Selon le ministère de la Santé, le nombre de cas aurait augmenté de 96% depuis 2010.
“Nous avons touché le fond.” C’est le constat sans appel que fait Alejandro Afani, immunologue chilien, face à la propagation fulgurante du virus du Sida durant ces 7 dernières années à travers le pays. Selon le ministère de la Santé, le nombre de cas aurait augmenté de 96% depuis 2010, passant de 2 968 nouveaux cas en 2010 à 5 816 en 2017. Cette année, plus de 3 500 cas ont déjà été recensés par l’Institut de Santé publique. “Avec ces nouvelles données, nous estimons qu’il y a près de 100 000 personnes atteintes (à travers le pays).” commente Emilio Santelices, le ministère de la Santé, dans les colonnes de la Segunda, précisant que près de 40 000 personnes seraient infectées sans même le savoir. Une croissance exponentielle donc, qui toucherait plus particulièrement les jeunes âgés de 15 à 24 ans.
Principal cause : l’impopularité du préservatif qu’au moins 20% des adolescents n'utiliseraient pas, le considérant comme inutile. “Les jeunes ne prennent plus du tout en compte ce risque.” commente le ministre, cette fois-ci sur les ondes de la radio Bio Bio. Mais ce n’est évidemment pas la principale cause de cette recrudescence inédite, dans un pays où, paradoxalement, le PIB brut par habitant est le plus élevé de tout le continent.
Des politiques de santé publiques inefficaces
Comme l’ont rappelé ces dernières années nombreux spécialistes et experts du virus, les autorités chiliennes ont trop longtemps ignoré ce problème de santé publique, omettant de mettre en place des politiques de dépistage et de traitement efficaces. En effet, comme le précise le magazine en ligne Vice, la gratuité des soins et l'accès aux antirétroviraux est garanti par la loi chilienne. En revanche, les traitements disponibles ne sont pas tous conformes aux dernières directives internationales et les pouvoirs publics ne proposent ni méthode de dépistage rapide, ni cliniques ambulantes, des méthodes pourtant répandues, notamment dans certains pays d’Afrique subsaharienne. « Les autorités n'ont pas l'air d'être conscientes de l'époque à laquelle nous vivons, ni du besoin urgent de changer [les choses] au niveau de l'accès au dépistage et au traitement », dénonçait déjà en 2016 Carlos Beltrán, immunologue et directeur de l’association SIDA-Chile.

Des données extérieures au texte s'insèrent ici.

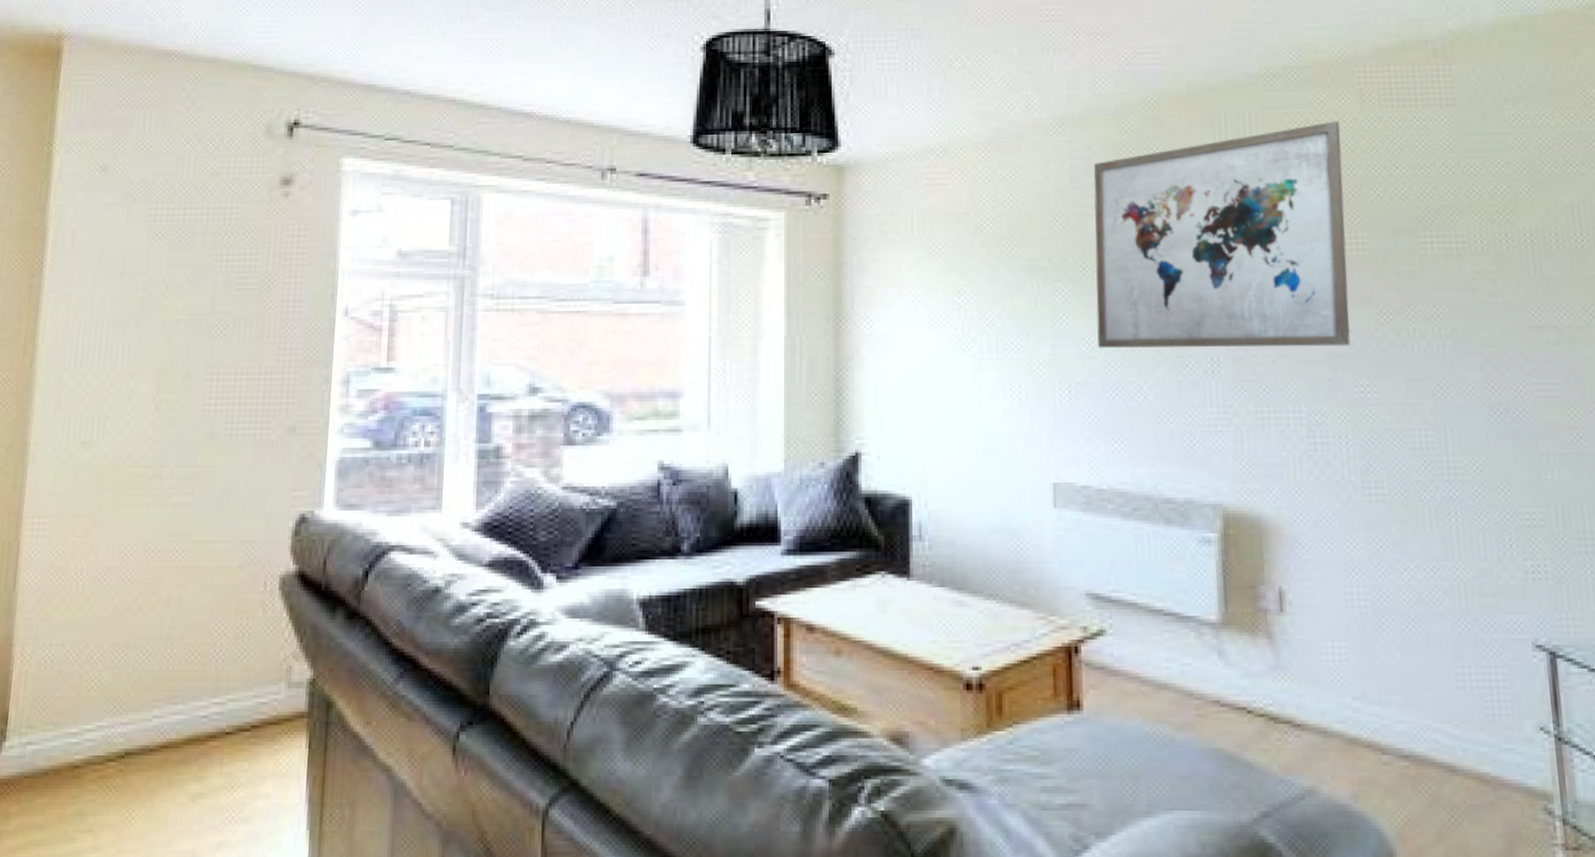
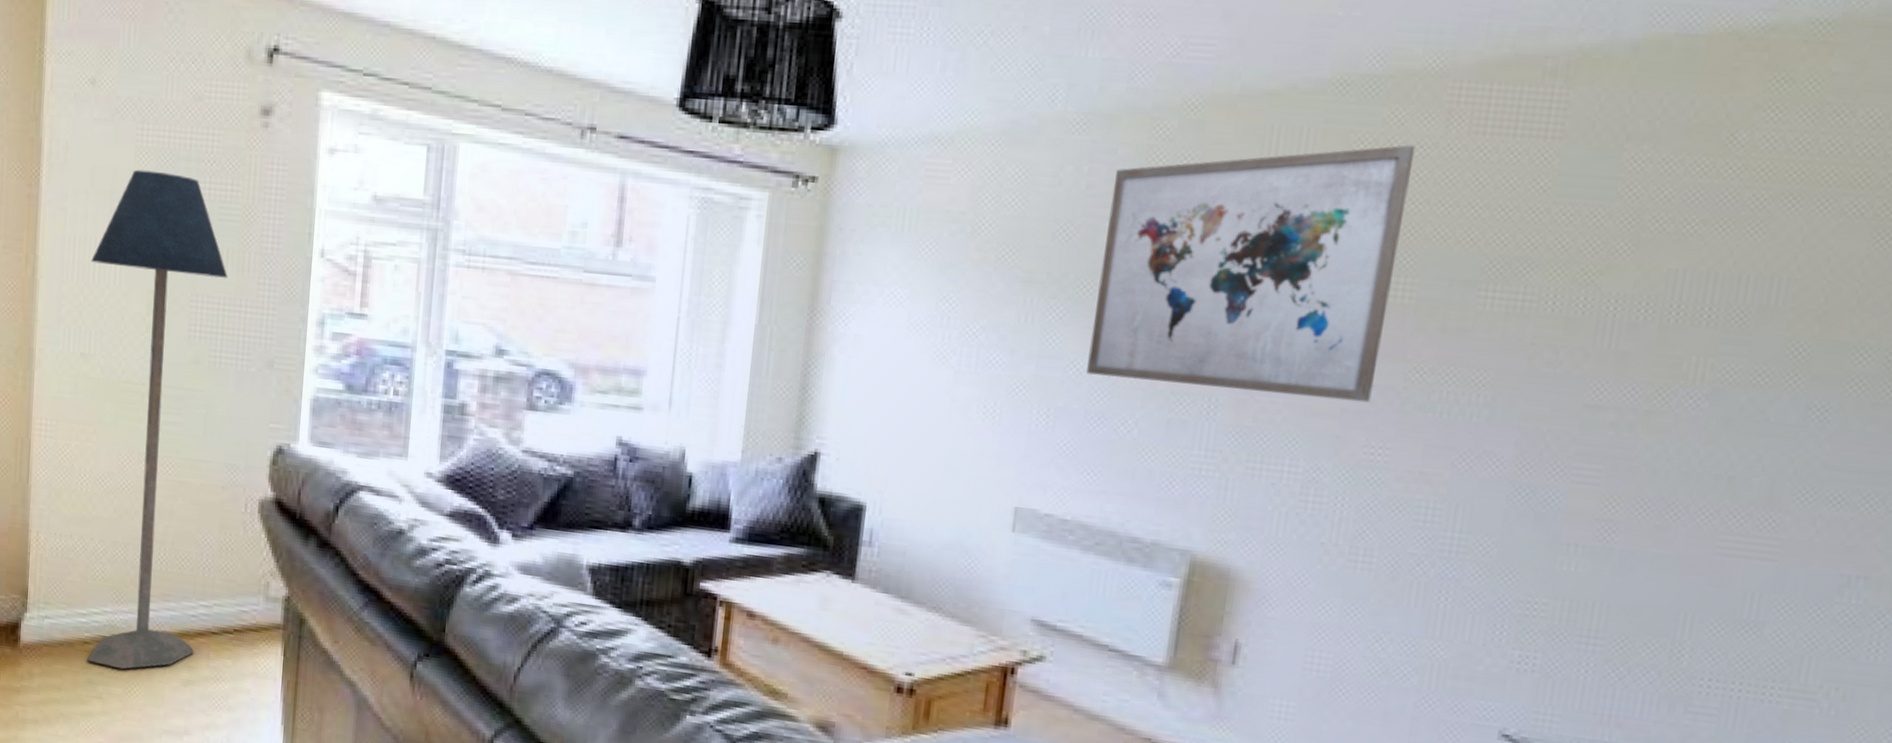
floor lamp: none [76,248,246,793] -> present [86,169,228,669]

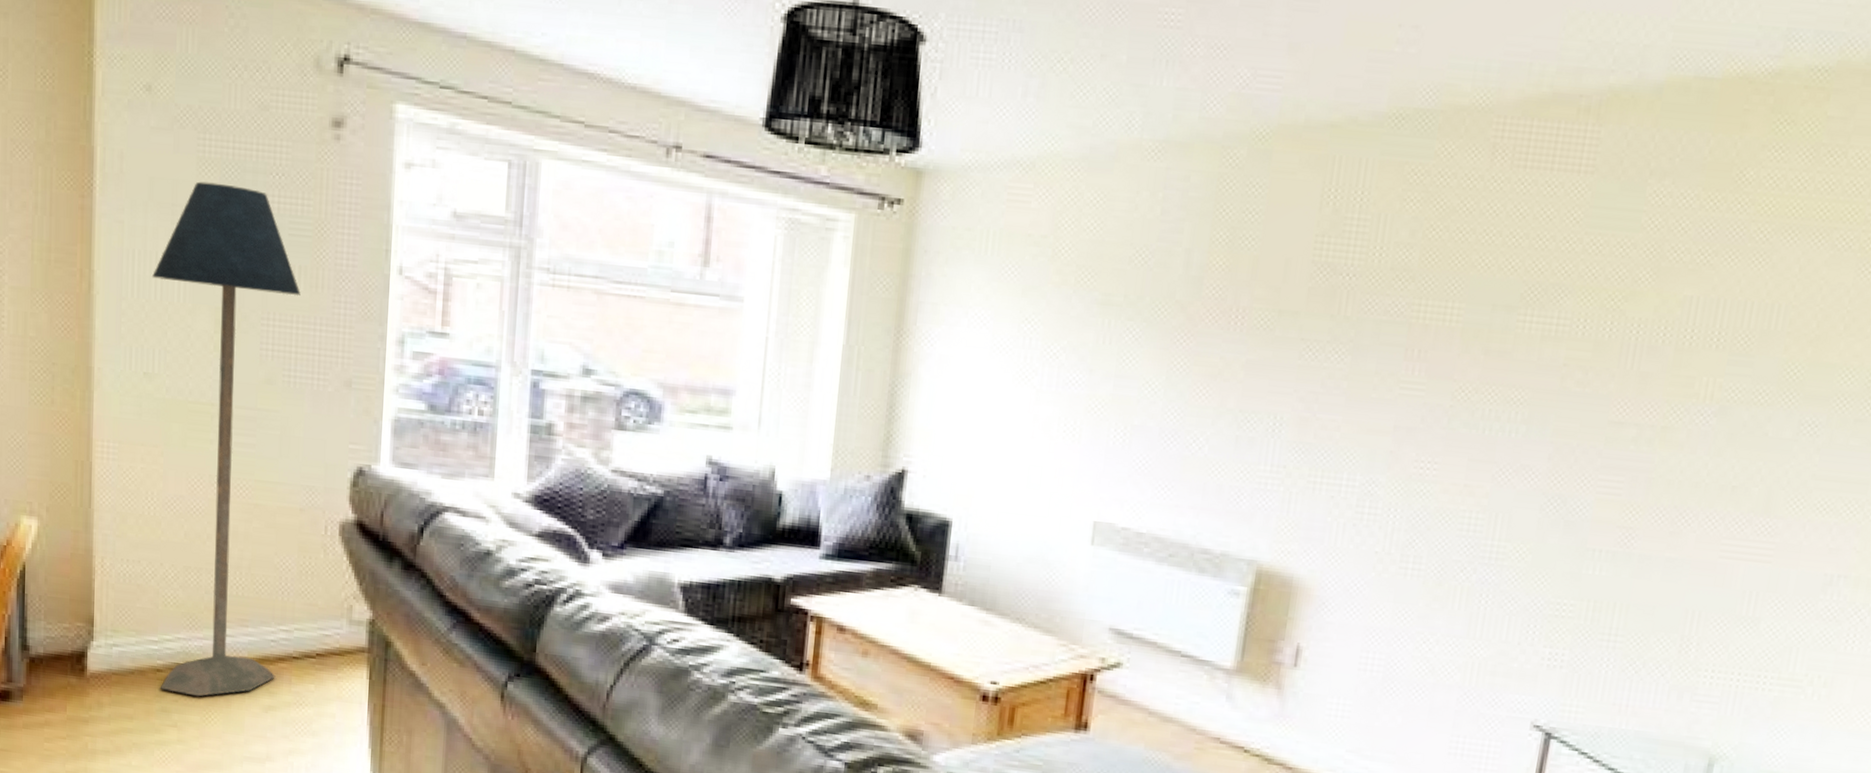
wall art: present [1086,145,1416,403] -> none [1161,176,1464,420]

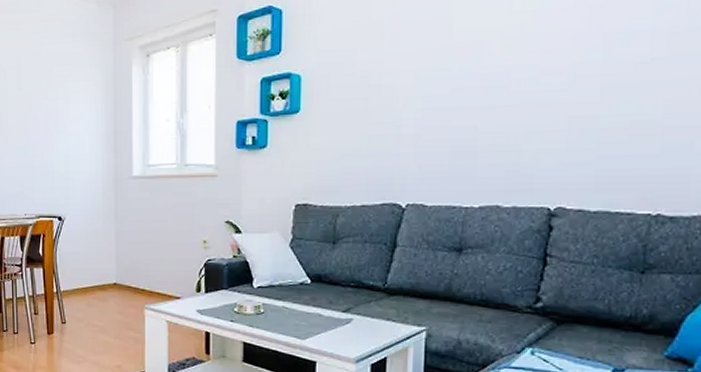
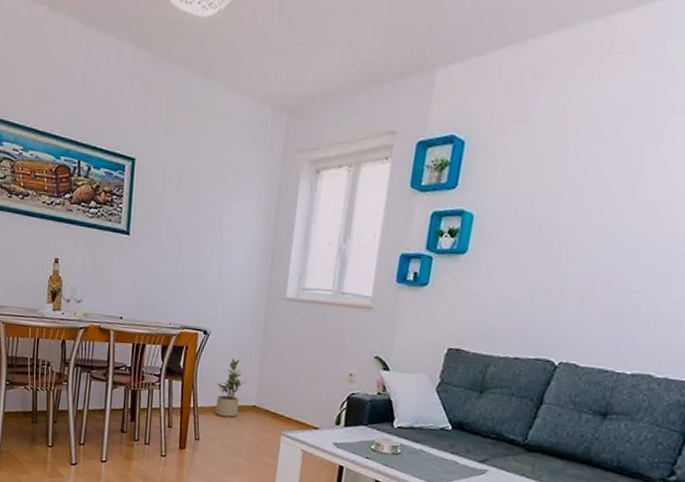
potted plant: none [76,240,103,297] -> present [215,358,245,418]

Une éducation sexuelle inexistante
Côté prévention, le Chili pêche encore avec des campagnes de promotion de l'usage du préservatif peu impactantes. Dans certaines communautés rurales et/ou autochtones, le SIDA ne fait tout simplement pas partie du vocabulaire courant, la maladie y étant complètement méconnue.
Enfin, de façon plus générale, l'éducation sexuelle au Chili est quasi-inexistante. En 2015, l’organisation internationale Planned Parenthood avait même estimé que ce pays, encore largement conservateur, présentait la pire politique de tous les pays d'Amérique latine en la matière. Il n’est en effet pas rare de voir certaines écoles promouvoir l’abstinence en lieu et place d’un enseignement adapté à des adolescents, souvent peu informés. Résultat ? Le nombre de jeunes séropositifs a augmenté de 74% ces 5 dernières années selon un rapport du Ministère de la santé datant de 2016. Hier encore, invité de la chaîne de télévision TVN, le président Sebastian Piñera réaffirmait que ce sont les parents qui sont responsables de l’éducation sexuelle de leurs enfants, reconnaissant toutefois à demi-mot que l’Etat devait aussi y contribuer.
De son côté, Emilio Santelices a assuré cette semaine que la maîtrise du Sida serait la nouvelle priorité de son ministère, précisant qu’un nouveau plan de prévention national sera dévoilé dans les prochains jours. D’ici là, une campagne de dépistage gratuite sera mise en place à travers le pays.